As such, the code works on abstract senders and receiver **endpoints**, where typically one will be implemented by a local program object and the other is an RPC client instance.
Regardless of push- or pull-style setup, the logic executes on the active side, i.e. in the ``push`` or ``pull`` job.
The following steps take place during replication and can be monitored using the ``zrepl status`` subcommand:
* Plan the replication:
* Compare sender and receiver filesystem snapshots
* Build the **replication plan**
* Per filesystem, compute a diff between sender and receiver snapshots
* Build a list of replication steps
* If possible, use incremental sends (``zfs send -i``)
* Otherwise, use full send of most recent snapshot on sender
* Give up on filesystems that cannot be replicated without data loss
* Retry on errors that are likely temporary (i.e. network failures).
* Give up on filesystems where a permanent error was received over RPC.
* Execute the plan
* Perform replication steps in the following order:
Among all filesystems with pending replication steps, pick the filesystem whose next replication step's snapshot is the oldest.
* Create placeholder filesystems on the receiving side to mirror the dataset paths on the sender to ``root_fs/${client_identity}``.
* After a successful replication step, update the replication cursor bookmark (see below).
The idea behind the execution order of replication steps is that if the sender snapshots all filesystems simultaneously at fixed intervals, the receiver will have all filesystems snapshotted at time ``T1`` before the first snapshot at ``T2 = T1 + $interval`` is replicated.
.. _replication-cursor-bookmark:
The **replication cursor bookmark** ``#zrepl_replication_cursor`` is kept per filesystem on the sending side of a replication setup:
It is a bookmark of the most recent successfully replicated snapshot to the receiving side.
It is is used by the :ref:`not_replicated <prune-keep-not-replicated>` keep rule to identify all snapshots that have not yet been replicated to the receiving side.
Regardless of whether that keep rule is used, the bookmark ensures that replication can always continue incrementally.
Note that there is only one cursor bookmark per filesystem, which prohibits multiple jobs to replicate the same filesystem (:ref:`see below<jobs-multiple-jobs>`).
.. _replication-placeholder-property:
**Placeholder filesystems** on the receiving side are regular ZFS filesystems with the placeholder property ``zrepl:placeholder=on``.
Placeholders allow the receiving side to mirror the sender's ZFS dataset hierachy without replicating every filesystem at every intermediary dataset path component.
Consider the following example: ``S/H/J`` shall be replicated to ``R/sink/job/S/H/J``, but neither ``S/H`` nor ``S`` shall be replicated.

OBJECTIVE A:
Decide whether each statement below agrees with the zrepl replication excerpt. Answer yes or no for each, and quote the words from the excerpt that settle it.
(i) When an incremental send is not possible, the plan uses a full send of the most recent snapshot on the sender.
(ii) Regardless of push- or pull-style setup, the replication logic runs on the passive side.
(iii) The replication cursor bookmark is kept per filesystem on the receiving side.
OBJECTIVE B:
Answer these questions from the zrepl replication excerpt.
(i) Which subcommand can be used to monitor the replication steps?
(ii) How many cursor bookmarks are there per filesystem?
(iii) Which property and value mark a placeholder filesystem?
OBJECTIVE C: Pick up the zrepl replication excerpt after its last sentence and keep writing it.

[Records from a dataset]
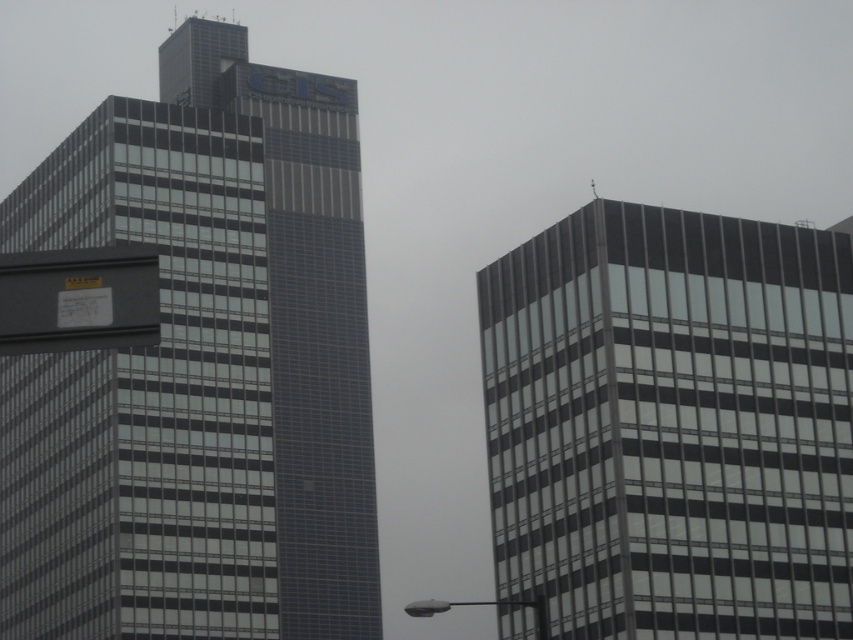
You are an architect evaluating the design of the two buildings in the image. The glassy steel skyscraper at center and the black matte sign at upper left are both part of the structure. Which one has a larger physical size?

The glassy steel skyscraper at center is bigger than the black matte sign at upper left, so the glassy steel skyscraper at center has a larger physical size.

You are a drone operator tasked with flying a drone between the two buildings. The drone has a maximum flight altitude of 150 meters. Given the scene, can you determine if the drone can safely fly between the glassy steel skyscraper at left and the glassy gray building at right without hitting either structure?

The glassy gray building at right is behind the glassy steel skyscraper at left, meaning there is no horizontal space between them for the drone to fly through. The drone cannot safely navigate between the two buildings as they are positioned one behind the other rather than side by side.

From the picture: You are standing in front of the two modern high rise buildings. You notice two points marked on the buildings. The first point is at coordinate point (194, 308) and the second is at point (78, 342). Which point is closer to you?

Point (194, 308) is further to the viewer than point (78, 342). Therefore, point (78, 342) is closer to you.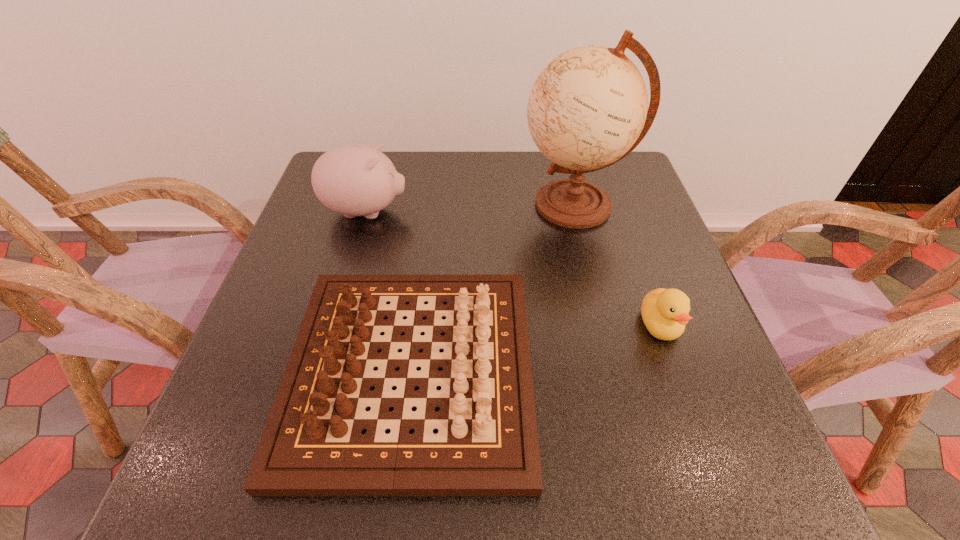
In the image, there is a desktop. Identify the location of vacant area at the far edge. (490, 172).

The image size is (960, 540). In the image, there is a desktop. What are the coordinates of `vacant space at the near edge` in the screenshot? It's located at (536, 497).

In the image, there is a desktop. At what (x,y) coordinates should I click in order to perform the action: click on free region at the left edge. Please return your answer as a coordinate pair (x, y). The height and width of the screenshot is (540, 960). Looking at the image, I should click on (267, 300).

Find the location of `vacant space at the right edge of the desktop`. vacant space at the right edge of the desktop is located at coordinates (636, 231).

The height and width of the screenshot is (540, 960). I want to click on free location at the near right corner of the desktop, so [758, 485].

You are a GUI agent. You are given a task and a screenshot of the screen. Output one action in this format:
    pyautogui.click(x=<x>, y=<y>)
    Task: Click on the unoccupied position between the globe and the piggy bank
    This screenshot has height=540, width=960.
    Given the screenshot: What is the action you would take?
    pyautogui.click(x=470, y=208)

This screenshot has height=540, width=960. In order to click on vacant region between the piggy bank and the duckling in this screenshot , I will do `click(513, 268)`.

In order to click on vacant space in between the duckling and the tallest object in this screenshot , I will do `click(617, 265)`.

At what (x,y) coordinates should I click in order to perform the action: click on unoccupied area between the gameboard and the duckling. Please return your answer as a coordinate pair (x, y). Image resolution: width=960 pixels, height=540 pixels. Looking at the image, I should click on (536, 348).

Where is `free space between the tallest object and the duckling`? free space between the tallest object and the duckling is located at coordinates (617, 265).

TASK RESPONSE A:
(i) Yes: "Otherwise, use full send of most recent snapshot on sender"
(ii) No: "Regardless of push- or pull-style setup, the logic executes on the active side"
(iii) No: "is kept per filesystem on the sending side of a replication setup"

TASK RESPONSE B:
(i) zrepl status
(ii) One
(iii) zrepl:placeholder=on

TASK RESPONSE C:
ZFS requires the existence of ``R/sink/job/S`` and ``R/sink/job/S/H`` in order to receive into ``R/sink/job/S/H/J``.
Thus, zrepl creates the parent filesystems as placeholders on the receiving side.
If at some point ``S/H`` and ``S`` shall be replicated, the receiving side invalidates the placeholder flag automatically.
The ``zrepl test placeholder`` command can be used to check whether a filesystem is a placeholder.
.. ATTENTION::
Currently, zrepl does not replicate filesystem properties.
Whe receiving a filesystem, it is never mounted (`-u` flag) and `mountpoint=none` is set.
This is temporary and being worked on :issue:`24`.
.. _job-snapshotting-spec:
Taking Snaphots
---------------
The ``push``, ``source`` and ``snap`` jobs can automatically take periodic snapshots of the filesystems matched by the ``filesystems`` filter field.
The snapshot names are composed of a user-defined prefix followed by a UTC date formatted like ``20060102_150405_000``.
We use UTC because it will avoid name conflicts when switching time zones or between summer and winter time.
For ``push`` jobs, replication is automatically triggered after all filesystems have been snapshotted.
::
jobs:
- type: push
filesystems: {
"<": true,
"tmp": false
}
snapshotting:
type: periodic
prefix: zrepl_
interval: 10m
...
There is also a ``manual`` snapshotting type, which covers the following use cases:
* Existing infrastructure for automatic snapshots: you only want to use this zrepl job for replication.
* Run scripts before and after taking snapshots (like locking database tables).
We are working on better integration for this use case: see :issue:`74`.
* Handling snapshotting through a separate ``snap`` job.
Note that you will have to trigger replication manually using the ``zrepl signal wakeup JOB`` subcommand in that case.
::
jobs:
- type: push
filesystems: {
"<": true,
"tmp": false
}
snapshotting:
type: manual
...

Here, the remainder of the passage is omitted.